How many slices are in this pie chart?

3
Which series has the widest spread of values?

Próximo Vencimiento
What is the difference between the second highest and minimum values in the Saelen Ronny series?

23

==

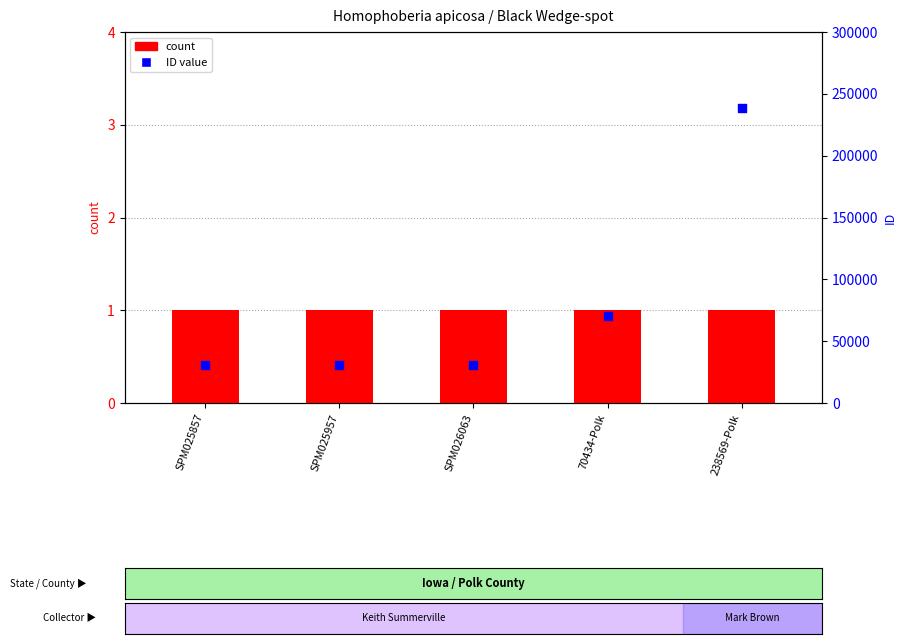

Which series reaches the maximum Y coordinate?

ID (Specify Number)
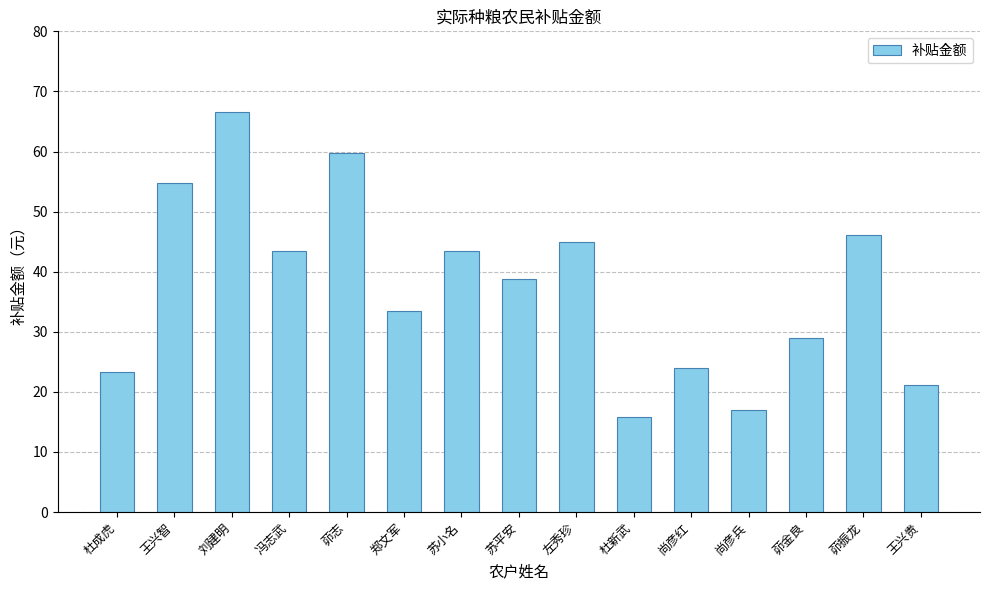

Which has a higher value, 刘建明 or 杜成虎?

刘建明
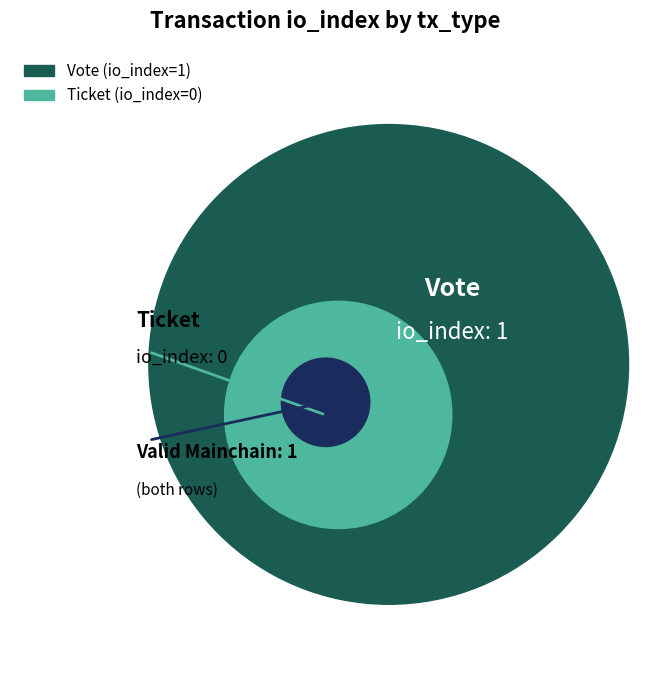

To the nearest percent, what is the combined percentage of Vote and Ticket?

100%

— What to do —
Return the lines starting at the one containing "How many slices are in this pie chart?" and ending at the one containing "What is the difference", both included, without any changes.

— Reply to the exercise —
How many slices are in this pie chart?

3
Which series has the widest spread of values?

Próximo Vencimiento
What is the difference between the second highest and minimum values in the Saelen Ronny series?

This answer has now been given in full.